Moon & Sun: The Ruby Key
by Holly Lisle
I picked up this book because of the intriguing cover. I love the sense of movement it implies with the crouching elf and the cat perched parrot-like on the heroine's shoulder. This richly detailed fantasy takes place in a world where elves and humans hold an uneasy truce. Much of the symbolism was a bit heavy-handed, Sun/Moon, Day/Night, Humans/Elves, but I enjoyed it nonetheless.

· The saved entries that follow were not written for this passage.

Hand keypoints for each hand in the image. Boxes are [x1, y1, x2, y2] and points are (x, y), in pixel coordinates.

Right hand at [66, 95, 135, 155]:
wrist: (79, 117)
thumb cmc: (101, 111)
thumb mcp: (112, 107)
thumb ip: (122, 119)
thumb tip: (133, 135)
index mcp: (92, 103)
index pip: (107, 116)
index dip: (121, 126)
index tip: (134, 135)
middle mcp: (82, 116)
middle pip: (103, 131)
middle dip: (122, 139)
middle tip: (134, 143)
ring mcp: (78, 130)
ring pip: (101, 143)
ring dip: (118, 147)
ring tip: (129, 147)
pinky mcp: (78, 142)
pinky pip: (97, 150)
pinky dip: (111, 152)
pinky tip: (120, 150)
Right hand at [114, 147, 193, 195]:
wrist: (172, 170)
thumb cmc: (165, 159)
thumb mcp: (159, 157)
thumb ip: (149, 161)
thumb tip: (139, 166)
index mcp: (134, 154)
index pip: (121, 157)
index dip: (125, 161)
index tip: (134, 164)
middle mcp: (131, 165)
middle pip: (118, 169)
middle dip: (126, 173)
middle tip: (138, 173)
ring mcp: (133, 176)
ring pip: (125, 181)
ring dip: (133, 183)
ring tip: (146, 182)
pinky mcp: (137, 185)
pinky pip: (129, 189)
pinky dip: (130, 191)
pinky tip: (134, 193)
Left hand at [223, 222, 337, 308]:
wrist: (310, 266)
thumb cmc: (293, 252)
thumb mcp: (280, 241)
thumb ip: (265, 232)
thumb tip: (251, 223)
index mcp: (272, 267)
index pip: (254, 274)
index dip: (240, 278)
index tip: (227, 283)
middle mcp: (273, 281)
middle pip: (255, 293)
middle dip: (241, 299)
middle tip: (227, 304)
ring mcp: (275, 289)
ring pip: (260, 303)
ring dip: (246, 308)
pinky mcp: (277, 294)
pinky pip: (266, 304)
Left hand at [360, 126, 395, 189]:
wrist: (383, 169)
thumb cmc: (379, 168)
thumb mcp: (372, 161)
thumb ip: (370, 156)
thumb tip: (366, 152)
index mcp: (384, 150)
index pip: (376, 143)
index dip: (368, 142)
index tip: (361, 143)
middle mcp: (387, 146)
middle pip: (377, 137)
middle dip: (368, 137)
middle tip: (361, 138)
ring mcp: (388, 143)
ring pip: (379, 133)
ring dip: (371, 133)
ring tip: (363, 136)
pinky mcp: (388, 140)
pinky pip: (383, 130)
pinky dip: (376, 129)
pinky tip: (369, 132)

Genna and her brother Dan are driven to desperate measures when their traditional village herbal treatments won't help their mother's illness. They sneak out at night (a dangerous time for humans) to steal some taandu tree sap, hoping to cure her. This is technically a breach of their truce with the nightlings, but justified when it's revealed that their evil Uncle Banris has made a magical bargain with the equally corrupt Elf King, Letrin. Letrin has agreed to grant Banris immortality... if he manages to kill all the children in his care. At this point, the stakes are raised so very high, Genna and Will literally have no choice. Of course, they must continue their fight, even if they'd rather give up, because to stop would mean simply letting Banris murder them and their whole family. I was disinclined to feel sympathetic for the way the siblings desperately feel they must protect their young siblings who are vaguely drawn characters at best. Still, their quest to travel the night roads with their guide Yarri and a talking cat provided lots of adventure as the siblings fend off various magical traps. Lisle's magic system didn't always operate with clockwork precision but the culture and rich history of the Nightlings showed solid worldbuilding. With the reveal of the Sun Wizards this feels like a universe where the humans access to magic is on the upswing after a long absence, and that's always fun to read about.
There is a sequel, The Silver Door, released earlier this year, for the planned trilogy.
I borrowed this book from my local library.